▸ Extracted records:
*** Begin section ***

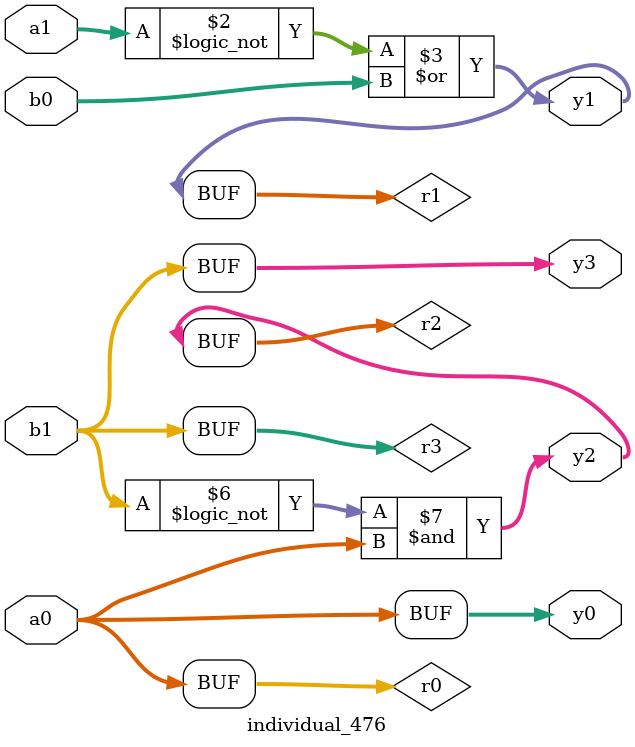
<source format=sv>
module individual_476(input logic [15:0] a1, input logic [15:0] a0, input logic [15:0] b1, input logic [15:0] b0, output logic [15:0] y3, output logic [15:0] y2, output logic [15:0] y1, output logic [15:0] y0);
logic [15:0] r0, r1, r2, r3; 
 always@(*) begin 
	 r0 = a0; r1 = a1; r2 = b0; r3 = b1; 
 	 r1 = ! a1 ;
 	 r1  |=  b0 ;
 	 r2  &=  r0 ;
 	 r2  &=  a0 ;
 	 r2 = ! r3 ;
 	 r2  &=  r0 ;
 	 y3 = r3; y2 = r2; y1 = r1; y0 = r0; 
end
endmodule
</source>
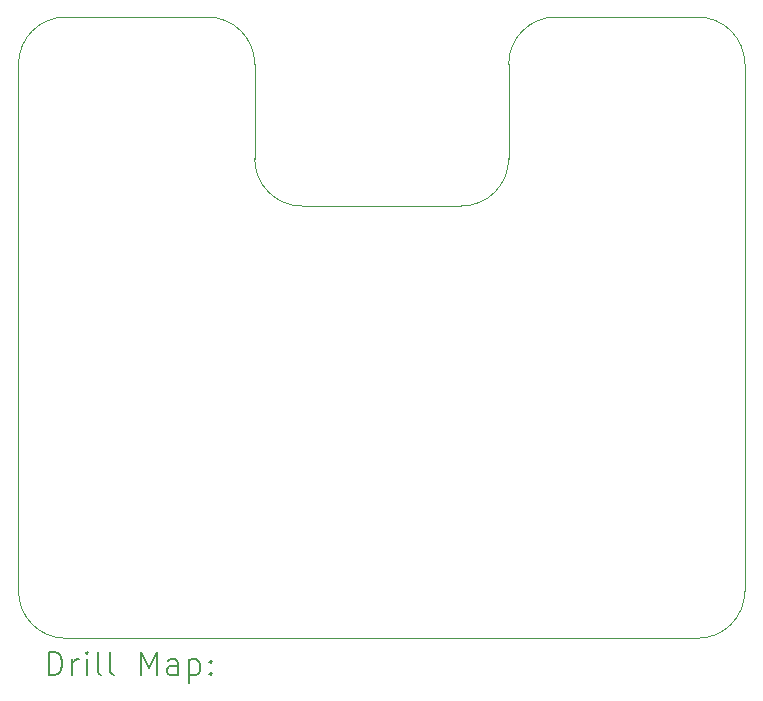
<source format=gbr>
%TF.GenerationSoftware,KiCad,Pcbnew,(6.0.11)*%
%TF.CreationDate,2023-05-27T10:47:36+02:00*%
%TF.ProjectId,dclink,64636c69-6e6b-42e6-9b69-6361645f7063,V0*%
%TF.SameCoordinates,Original*%
%TF.FileFunction,Drillmap*%
%TF.FilePolarity,Positive*%
%FSLAX45Y45*%
G04 Gerber Fmt 4.5, Leading zero omitted, Abs format (unit mm)*
G04 Created by KiCad (PCBNEW (6.0.11)) date 2023-05-27 10:47:36*
%MOMM*%
%LPD*%
G01*
G04 APERTURE LIST*
%ADD10C,0.050000*%
%ADD11C,0.200000*%
G04 APERTURE END LIST*
D10*
X13510000Y-7850000D02*
X12310000Y-7850000D01*
X12310000Y-13110000D02*
X17660000Y-13110000D01*
X16060000Y-8250000D02*
X16060000Y-9050000D01*
X13910000Y-9050000D02*
X13910000Y-8250000D01*
X16460000Y-7850000D02*
G75*
G03*
X16060000Y-8250000I0J-400000D01*
G01*
X15660000Y-9450000D02*
X14310000Y-9450000D01*
X18060000Y-8250000D02*
G75*
G03*
X17660000Y-7850000I-400000J0D01*
G01*
X15660000Y-9450000D02*
G75*
G03*
X16060000Y-9050000I0J400000D01*
G01*
X17660000Y-13110000D02*
G75*
G03*
X18060000Y-12710000I0J400000D01*
G01*
X12310000Y-7850000D02*
G75*
G03*
X11910000Y-8250000I0J-400000D01*
G01*
X13910000Y-9050000D02*
G75*
G03*
X14310000Y-9450000I400000J0D01*
G01*
X18060000Y-12710000D02*
X18060000Y-8250000D01*
X11910000Y-8250000D02*
X11910000Y-12710000D01*
X11910000Y-12710000D02*
G75*
G03*
X12310000Y-13110000I400000J0D01*
G01*
X17660000Y-7850000D02*
X16460000Y-7850000D01*
X13910000Y-8250000D02*
G75*
G03*
X13510000Y-7850000I-400000J0D01*
G01*
D11*
X12165119Y-13422976D02*
X12165119Y-13222976D01*
X12212738Y-13222976D01*
X12241309Y-13232500D01*
X12260357Y-13251548D01*
X12269881Y-13270595D01*
X12279405Y-13308690D01*
X12279405Y-13337262D01*
X12269881Y-13375357D01*
X12260357Y-13394405D01*
X12241309Y-13413452D01*
X12212738Y-13422976D01*
X12165119Y-13422976D01*
X12365119Y-13422976D02*
X12365119Y-13289643D01*
X12365119Y-13327738D02*
X12374643Y-13308690D01*
X12384167Y-13299167D01*
X12403214Y-13289643D01*
X12422262Y-13289643D01*
X12488928Y-13422976D02*
X12488928Y-13289643D01*
X12488928Y-13222976D02*
X12479405Y-13232500D01*
X12488928Y-13242024D01*
X12498452Y-13232500D01*
X12488928Y-13222976D01*
X12488928Y-13242024D01*
X12612738Y-13422976D02*
X12593690Y-13413452D01*
X12584167Y-13394405D01*
X12584167Y-13222976D01*
X12717500Y-13422976D02*
X12698452Y-13413452D01*
X12688928Y-13394405D01*
X12688928Y-13222976D01*
X12946071Y-13422976D02*
X12946071Y-13222976D01*
X13012738Y-13365833D01*
X13079405Y-13222976D01*
X13079405Y-13422976D01*
X13260357Y-13422976D02*
X13260357Y-13318214D01*
X13250833Y-13299167D01*
X13231786Y-13289643D01*
X13193690Y-13289643D01*
X13174643Y-13299167D01*
X13260357Y-13413452D02*
X13241309Y-13422976D01*
X13193690Y-13422976D01*
X13174643Y-13413452D01*
X13165119Y-13394405D01*
X13165119Y-13375357D01*
X13174643Y-13356309D01*
X13193690Y-13346786D01*
X13241309Y-13346786D01*
X13260357Y-13337262D01*
X13355595Y-13289643D02*
X13355595Y-13489643D01*
X13355595Y-13299167D02*
X13374643Y-13289643D01*
X13412738Y-13289643D01*
X13431786Y-13299167D01*
X13441309Y-13308690D01*
X13450833Y-13327738D01*
X13450833Y-13384881D01*
X13441309Y-13403928D01*
X13431786Y-13413452D01*
X13412738Y-13422976D01*
X13374643Y-13422976D01*
X13355595Y-13413452D01*
X13536548Y-13403928D02*
X13546071Y-13413452D01*
X13536548Y-13422976D01*
X13527024Y-13413452D01*
X13536548Y-13403928D01*
X13536548Y-13422976D01*
X13536548Y-13299167D02*
X13546071Y-13308690D01*
X13536548Y-13318214D01*
X13527024Y-13308690D01*
X13536548Y-13299167D01*
X13536548Y-13318214D01*
M02*

</source>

*** End section ***

For each line above that contains the word "format", give the line as it is written.

<source format=sv>
<source format=gbr>
G04 Gerber Fmt 4.5, Leading zero omitted, Abs format (unit mm)*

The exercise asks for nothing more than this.